* What is required *
The data must be transcribed exactly, with no line missing.

* Study material *
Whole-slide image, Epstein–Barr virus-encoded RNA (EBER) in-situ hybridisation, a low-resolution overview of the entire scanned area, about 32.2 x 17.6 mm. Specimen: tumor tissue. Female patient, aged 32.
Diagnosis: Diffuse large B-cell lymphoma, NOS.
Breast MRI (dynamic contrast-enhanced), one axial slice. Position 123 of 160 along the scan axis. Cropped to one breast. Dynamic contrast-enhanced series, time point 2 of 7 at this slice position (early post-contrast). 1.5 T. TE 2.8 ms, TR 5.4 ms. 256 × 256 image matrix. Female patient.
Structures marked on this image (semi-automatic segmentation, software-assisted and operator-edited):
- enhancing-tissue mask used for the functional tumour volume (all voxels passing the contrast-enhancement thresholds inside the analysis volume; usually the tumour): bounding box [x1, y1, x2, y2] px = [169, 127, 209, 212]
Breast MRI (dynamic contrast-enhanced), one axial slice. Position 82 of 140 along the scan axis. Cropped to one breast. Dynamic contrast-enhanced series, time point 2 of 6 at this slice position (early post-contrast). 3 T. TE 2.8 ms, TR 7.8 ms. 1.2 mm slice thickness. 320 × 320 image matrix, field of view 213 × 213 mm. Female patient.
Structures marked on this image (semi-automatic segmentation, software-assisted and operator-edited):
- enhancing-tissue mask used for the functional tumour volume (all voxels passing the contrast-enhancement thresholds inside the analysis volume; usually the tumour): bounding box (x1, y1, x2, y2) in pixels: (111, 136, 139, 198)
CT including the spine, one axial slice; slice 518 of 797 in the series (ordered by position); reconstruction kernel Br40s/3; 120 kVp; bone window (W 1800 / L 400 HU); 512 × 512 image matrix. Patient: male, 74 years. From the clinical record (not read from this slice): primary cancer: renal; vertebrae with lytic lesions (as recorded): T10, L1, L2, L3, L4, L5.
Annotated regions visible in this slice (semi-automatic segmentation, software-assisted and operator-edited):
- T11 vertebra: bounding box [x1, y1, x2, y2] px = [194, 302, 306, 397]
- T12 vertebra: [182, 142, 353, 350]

* Answer section *
Whole-slide image, Epstein–Barr virus-encoded RNA (EBER) in-situ hybridisation, a low-resolution overview of the entire scanned area, about 32.2 x 17.6 mm. Specimen: tumor tissue. Female patient, aged 32.
Diagnosis: Diffuse large B-cell lymphoma, NOS.
Breast MRI (dynamic contrast-enhanced), one axial slice. Position 123 of 160 along the scan axis. Cropped to one breast. Dynamic contrast-enhanced series, time point 2 of 7 at this slice position (early post-contrast). 1.5 T. TE 2.8 ms, TR 5.4 ms. 256 × 256 image matrix. Female patient.
Structures marked on this image (semi-automatic segmentation, software-assisted and operator-edited):
- enhancing-tissue mask used for the functional tumour volume (all voxels passing the contrast-enhancement thresholds inside the analysis volume; usually the tumour): bounding box [x1, y1, x2, y2] px = [169, 127, 209, 212]
Breast MRI (dynamic contrast-enhanced), one axial slice. Position 82 of 140 along the scan axis. Cropped to one breast. Dynamic contrast-enhanced series, time point 2 of 6 at this slice position (early post-contrast). 3 T. TE 2.8 ms, TR 7.8 ms. 1.2 mm slice thickness. 320 × 320 image matrix, field of view 213 × 213 mm. Female patient.
Structures marked on this image (semi-automatic segmentation, software-assisted and operator-edited):
- enhancing-tissue mask used for the functional tumour volume (all voxels passing the contrast-enhancement thresholds inside the analysis volume; usually the tumour): bounding box (x1, y1, x2, y2) in pixels: (111, 136, 139, 198)
CT including the spine, one axial slice; slice 518 of 797 in the series (ordered by position); reconstruction kernel Br40s/3; 120 kVp; bone window (W 1800 / L 400 HU); 512 × 512 image matrix. Patient: male, 74 years. From the clinical record (not read from this slice): primary cancer: renal; vertebrae with lytic lesions (as recorded): T10, L1, L2, L3, L4, L5.
Annotated regions visible in this slice (semi-automatic segmentation, software-assisted and operator-edited):
- T11 vertebra: bounding box [x1, y1, x2, y2] px = [194, 302, 306, 397]
- T12 vertebra: [182, 142, 353, 350]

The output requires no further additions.